## INSTRUCTIONS TO FOLLOW
Search the listing below for the string "analytic" and copy every line where it occurs.

## SOURCE DATA

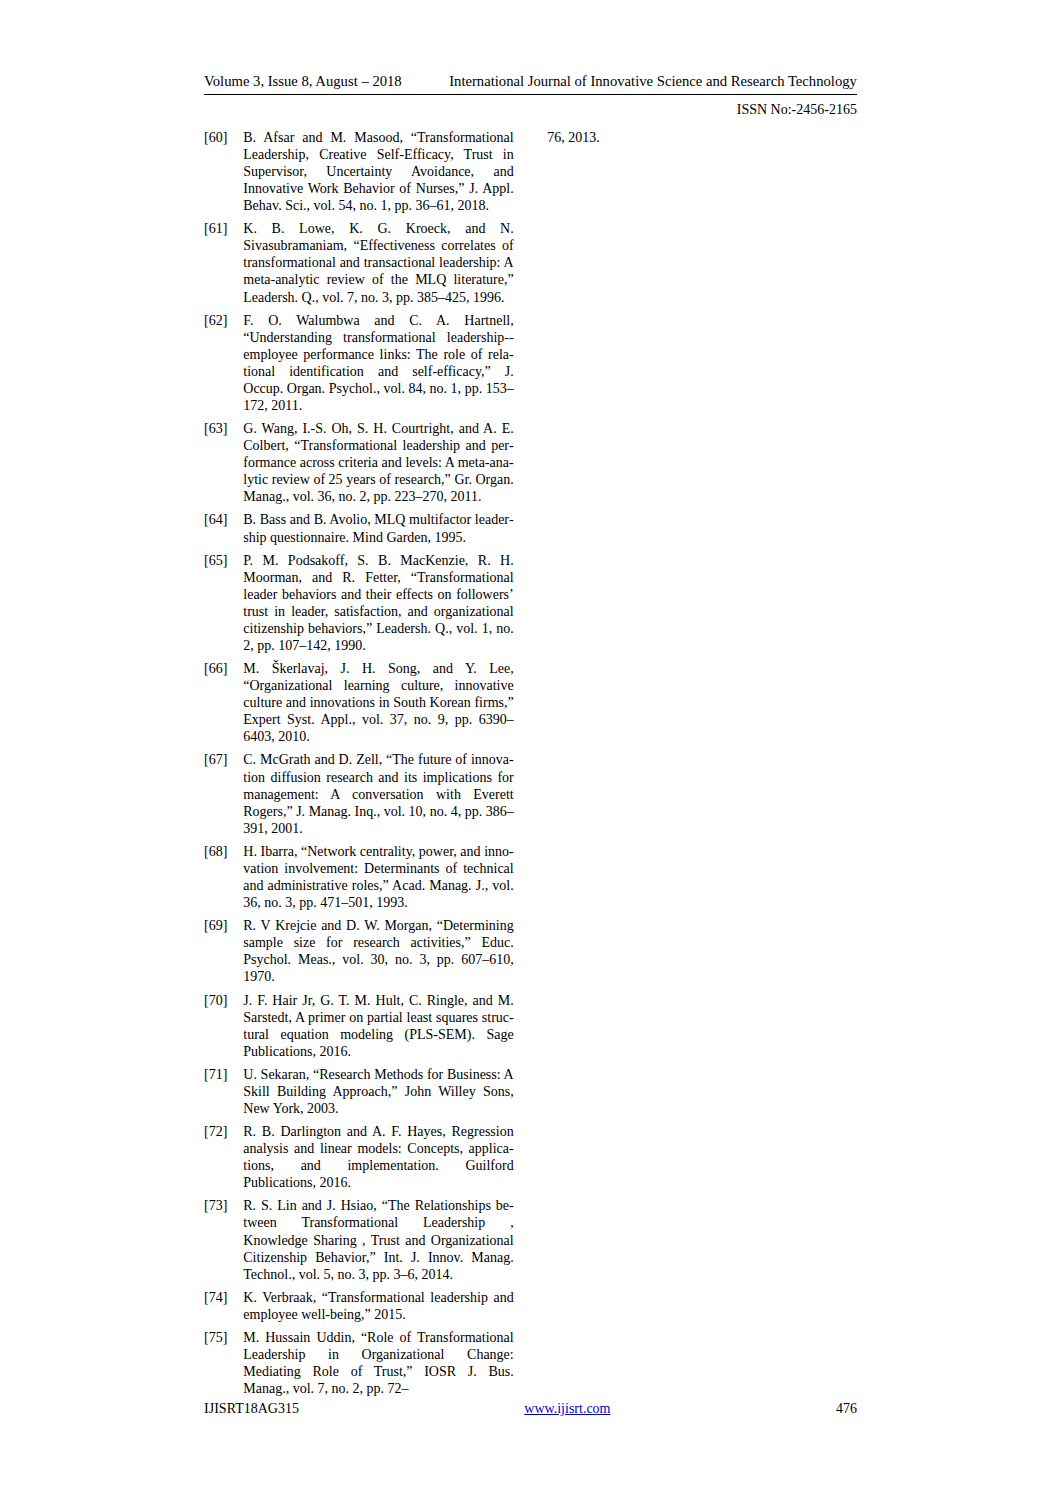Volume 3, Issue 8, August – 2018
International Journal of Innovative Science and Research Technology
ISSN No:-2456-2165
[60] B. Afsar and M. Masood, “Transformational Leadership, Creative Self-Efficacy, Trust in Supervisor, Uncertainty Avoidance, and Innovative Work Behavior of Nurses,” J. Appl. Behav. Sci., vol. 54, no. 1, pp. 36–61, 2018.
[61] K. B. Lowe, K. G. Kroeck, and N. Sivasubramaniam, “Effectiveness correlates of transformational and transactional leadership: A meta-analytic review of the MLQ literature,” Leadersh. Q., vol. 7, no. 3, pp. 385–425, 1996.
[62] F. O. Walumbwa and C. A. Hartnell, “Understanding transformational leadership--employee performance links: The role of relational identification and self-efficacy,” J. Occup. Organ. Psychol., vol. 84, no. 1, pp. 153–172, 2011.
[63] G. Wang, I.-S. Oh, S. H. Courtright, and A. E. Colbert, “Transformational leadership and performance across criteria and levels: A meta-analytic review of 25 years of research,” Gr. Organ. Manag., vol. 36, no. 2, pp. 223–270, 2011.
[64] B. Bass and B. Avolio, MLQ multifactor leadership questionnaire. Mind Garden, 1995.
[65] P. M. Podsakoff, S. B. MacKenzie, R. H. Moorman, and R. Fetter, “Transformational leader behaviors and their effects on followers’ trust in leader, satisfaction, and organizational citizenship behaviors,” Leadersh. Q., vol. 1, no. 2, pp. 107–142, 1990.
[66] M. Škerlavaj, J. H. Song, and Y. Lee, “Organizational learning culture, innovative culture and innovations in South Korean firms,” Expert Syst. Appl., vol. 37, no. 9, pp. 6390–6403, 2010.
[67] C. McGrath and D. Zell, “The future of innovation diffusion research and its implications for management: A conversation with Everett Rogers,” J. Manag. Inq., vol. 10, no. 4, pp. 386–391, 2001.
[68] H. Ibarra, “Network centrality, power, and innovation involvement: Determinants of technical and administrative roles,” Acad. Manag. J., vol. 36, no. 3, pp. 471–501, 1993.
[69] R. V Krejcie and D. W. Morgan, “Determining sample size for research activities,” Educ. Psychol. Meas., vol. 30, no. 3, pp. 607–610, 1970.
[70] J. F. Hair Jr, G. T. M. Hult, C. Ringle, and M. Sarstedt, A primer on partial least squares structural equation modeling (PLS-SEM). Sage Publications, 2016.
[71] U. Sekaran, “Research Methods for Business: A Skill Building Approach,” John Willey Sons, New York, 2003.
[72] R. B. Darlington and A. F. Hayes, Regression analysis and linear models: Concepts, applications, and implementation. Guilford Publications, 2016.
[73] R. S. Lin and J. Hsiao, “The Relationships between Transformational Leadership , Knowledge Sharing , Trust and Organizational Citizenship Behavior,” Int. J. Innov. Manag. Technol., vol. 5, no. 3, pp. 3–6, 2014.
[74] K. Verbraak, “Transformational leadership and employee well-being,” 2015.
[75] M. Hussain Uddin, “Role of Transformational Leadership in Organizational Change: Mediating Role of Trust,” IOSR J. Bus. Manag., vol. 7, no. 2, pp. 72–
76, 2013.
IJISRT18AG315
www.ijisrt.com
476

## SOLUTION FOR THIS PROBLEM
[61] K. B. Lowe, K. G. Kroeck, and N. Sivasubramaniam, “Effectiveness correlates of transformational and transactional leadership: A meta-analytic review of the MLQ literature,” Leadersh. Q., vol. 7, no. 3, pp. 385–425, 1996.
[63] G. Wang, I.-S. Oh, S. H. Courtright, and A. E. Colbert, “Transformational leadership and performance across criteria and levels: A meta-analytic review of 25 years of research,” Gr. Organ. Manag., vol. 36, no. 2, pp. 223–270, 2011.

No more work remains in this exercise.